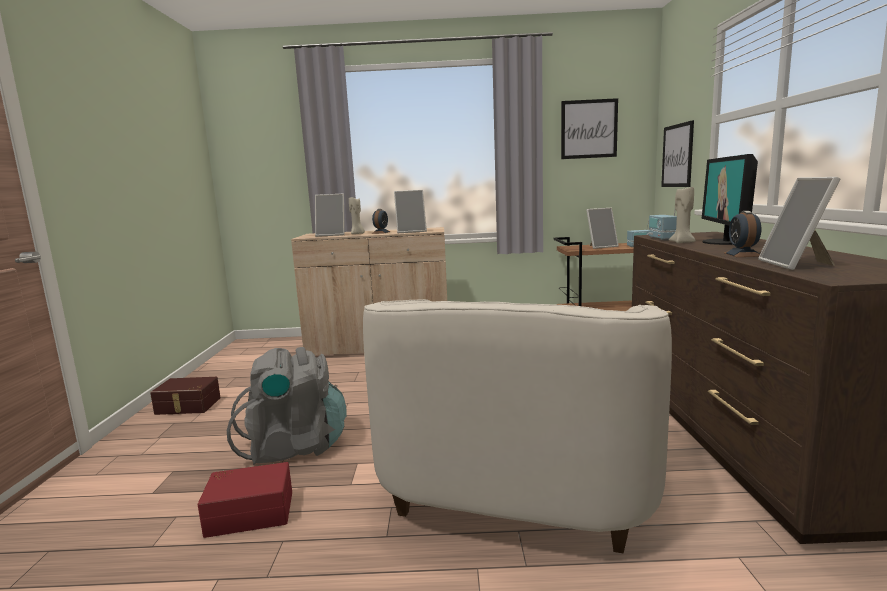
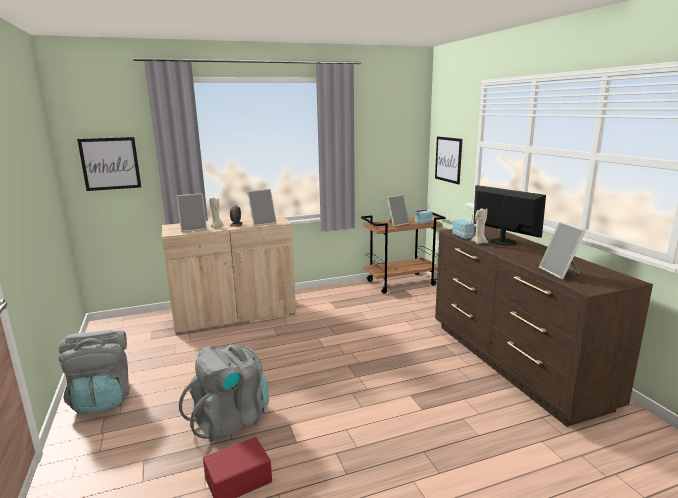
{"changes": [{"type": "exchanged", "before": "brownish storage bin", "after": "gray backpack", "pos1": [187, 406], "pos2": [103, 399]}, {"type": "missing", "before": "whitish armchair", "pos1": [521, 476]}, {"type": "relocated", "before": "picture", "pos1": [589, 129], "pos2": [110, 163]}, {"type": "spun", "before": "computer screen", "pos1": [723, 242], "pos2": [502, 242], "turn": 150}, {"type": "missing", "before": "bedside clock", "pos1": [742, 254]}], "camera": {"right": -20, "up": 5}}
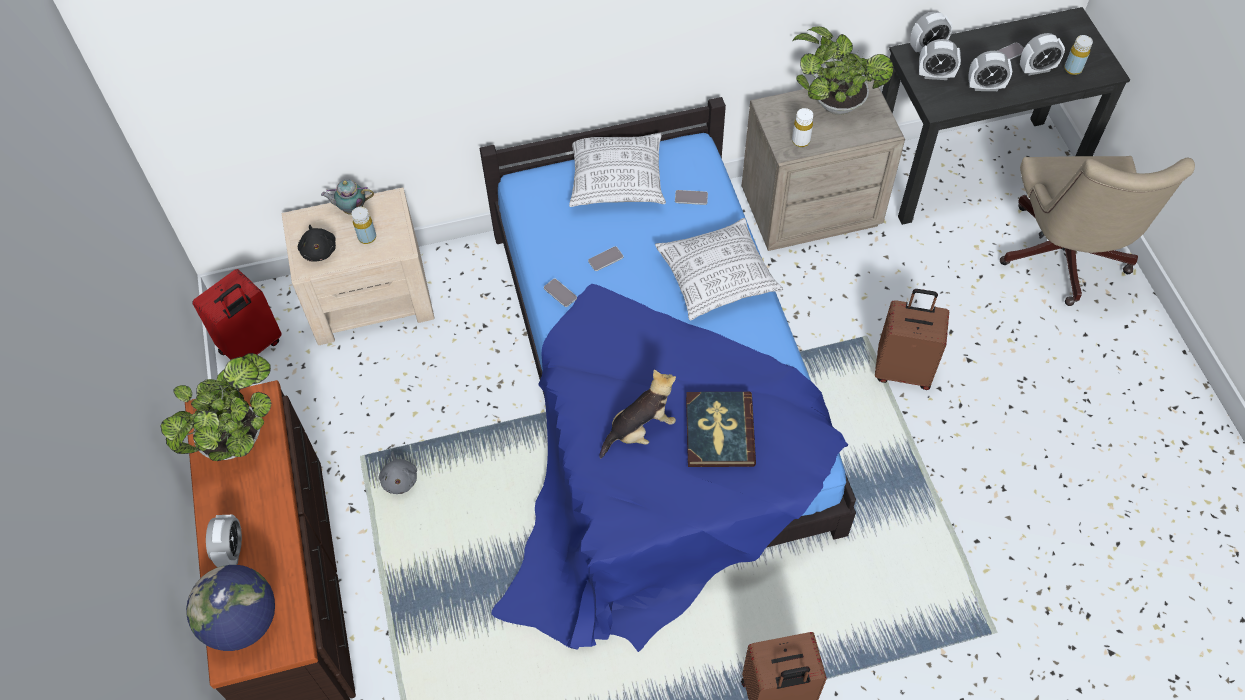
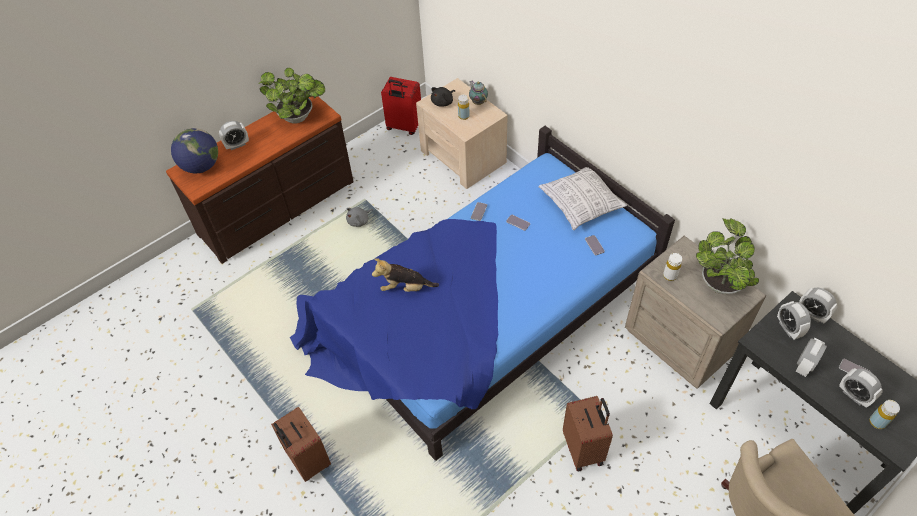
{"changes": [{"type": "spun", "before": "cuddly toy", "pos1": [640, 429], "pos2": [405, 287], "turn": 150}, {"type": "missing", "before": "throw pillow", "pos1": [717, 278]}, {"type": "missing", "before": "bound book", "pos1": [719, 431]}, {"type": "spun", "before": "bedside clock", "pos1": [985, 86], "pos2": [804, 365], "turn": -120}], "camera": {"right": 65, "up": -5}}
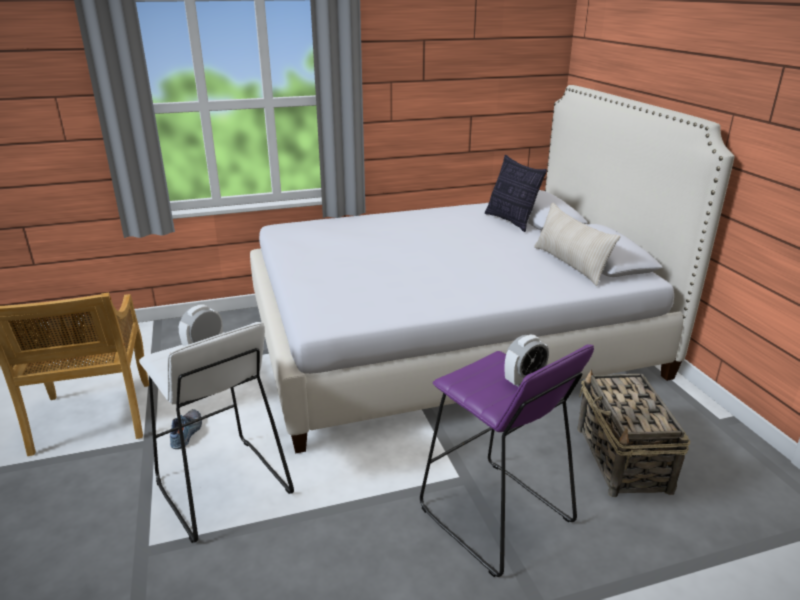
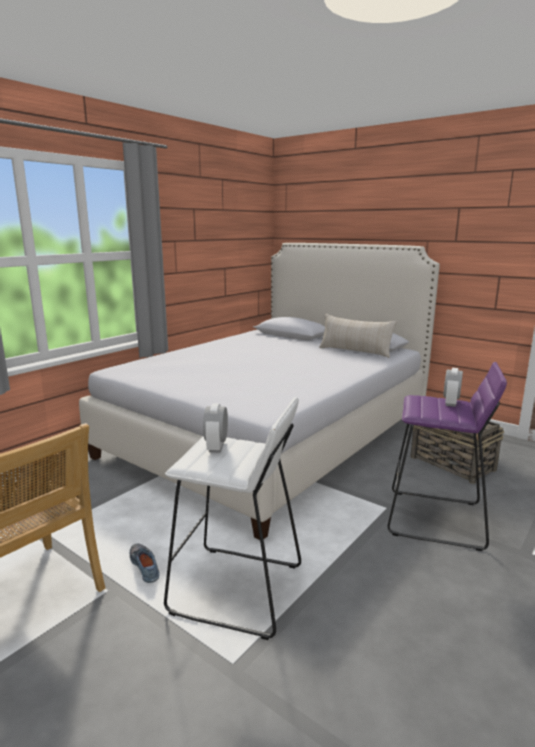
{"changes": [{"type": "missing", "before": "throw pillow", "pos1": [511, 221]}], "camera": {"right": -35, "up": -10}}
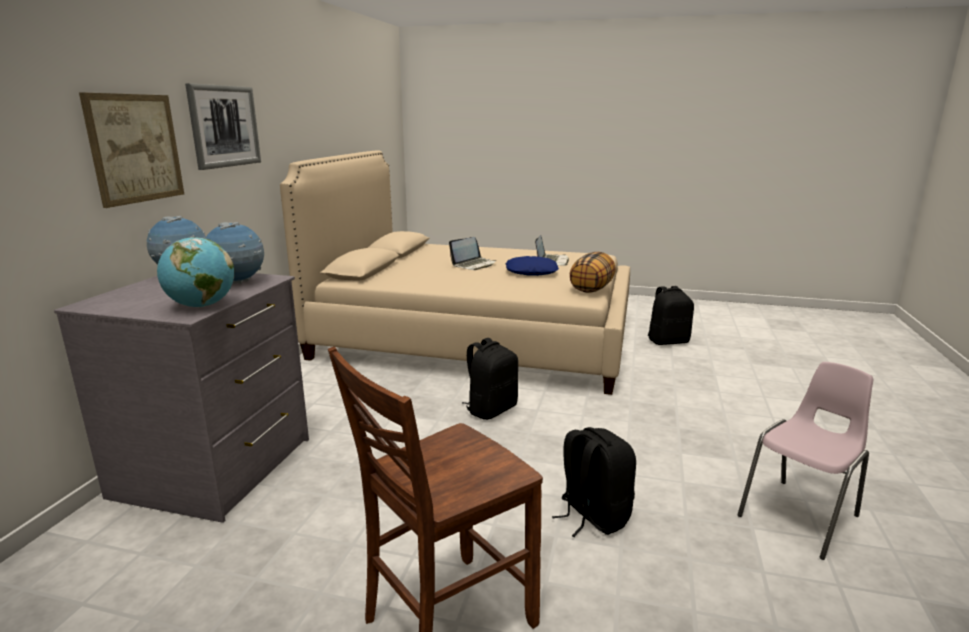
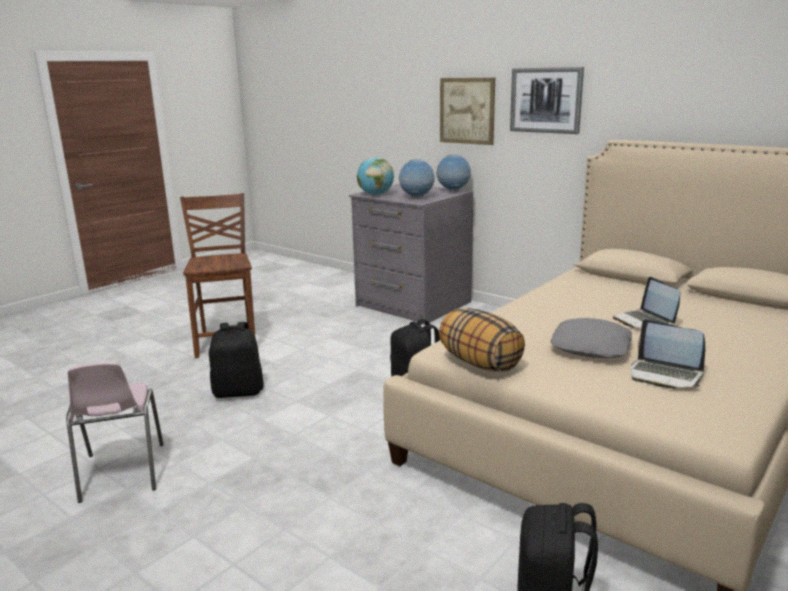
{"changes": [{"type": "colour", "before": "bluish throw pillow", "after": "gray throw pillow", "pos1": [531, 272], "pos2": [591, 347]}], "camera": {"right": 115, "up": 0}}
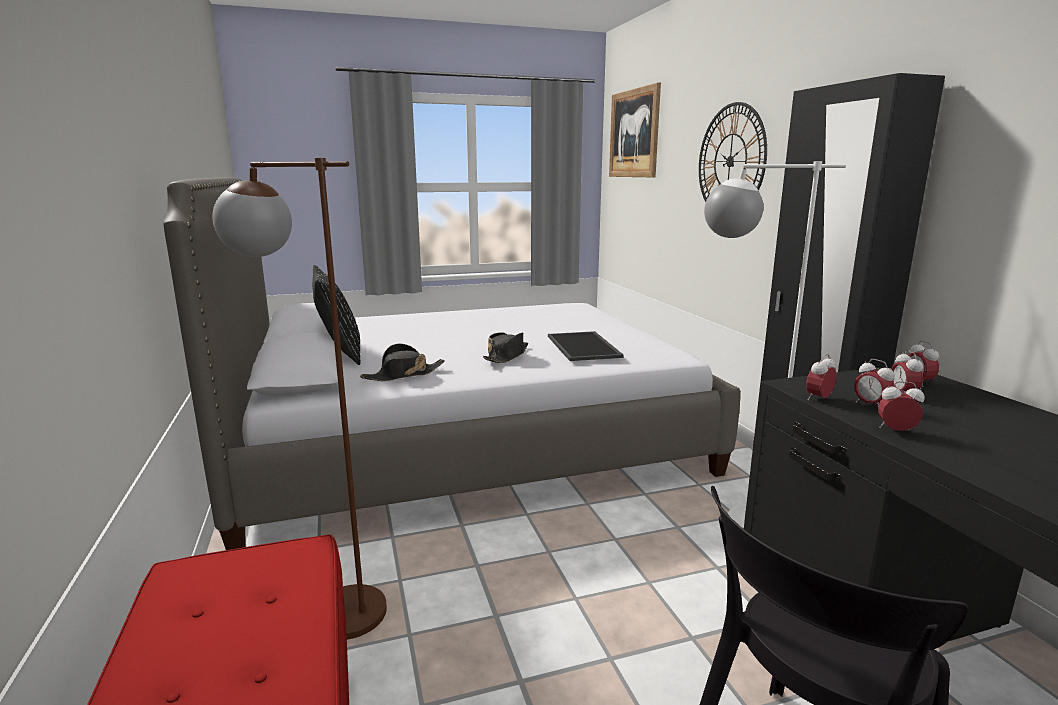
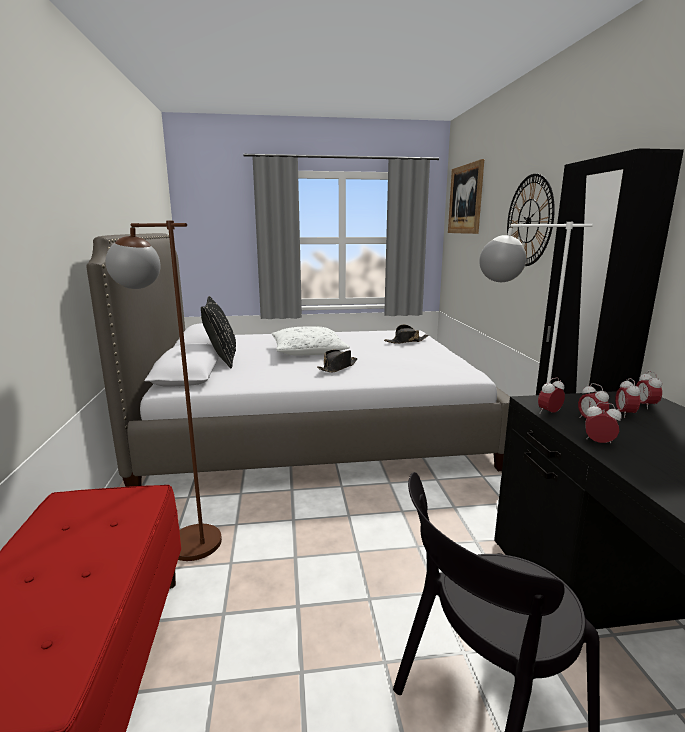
{"changes": [{"type": "relocated", "before": "black-coloured wearable hat", "pos1": [403, 375], "pos2": [406, 341]}, {"type": "missing", "before": "tray", "pos1": [585, 346]}, {"type": "appeared", "after": "whitish throw pillow", "pos2": [308, 351]}], "camera": {"right": 10, "up": 0}}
##########
An exact reproduction of the material above is needed, without its pictures.

**Task solution**
{"changes": [{"type": "exchanged", "before": "brownish storage bin", "after": "gray backpack", "pos1": [187, 406], "pos2": [103, 399]}, {"type": "missing", "before": "whitish armchair", "pos1": [521, 476]}, {"type": "relocated", "before": "picture", "pos1": [589, 129], "pos2": [110, 163]}, {"type": "spun", "before": "computer screen", "pos1": [723, 242], "pos2": [502, 242], "turn": 150}, {"type": "missing", "before": "bedside clock", "pos1": [742, 254]}], "camera": {"right": -20, "up": 5}}
{"changes": [{"type": "spun", "before": "cuddly toy", "pos1": [640, 429], "pos2": [405, 287], "turn": 150}, {"type": "missing", "before": "throw pillow", "pos1": [717, 278]}, {"type": "missing", "before": "bound book", "pos1": [719, 431]}, {"type": "spun", "before": "bedside clock", "pos1": [985, 86], "pos2": [804, 365], "turn": -120}], "camera": {"right": 65, "up": -5}}
{"changes": [{"type": "missing", "before": "throw pillow", "pos1": [511, 221]}], "camera": {"right": -35, "up": -10}}
{"changes": [{"type": "colour", "before": "bluish throw pillow", "after": "gray throw pillow", "pos1": [531, 272], "pos2": [591, 347]}], "camera": {"right": 115, "up": 0}}
{"changes": [{"type": "relocated", "before": "black-coloured wearable hat", "pos1": [403, 375], "pos2": [406, 341]}, {"type": "missing", "before": "tray", "pos1": [585, 346]}, {"type": "appeared", "after": "whitish throw pillow", "pos2": [308, 351]}], "camera": {"right": 10, "up": 0}}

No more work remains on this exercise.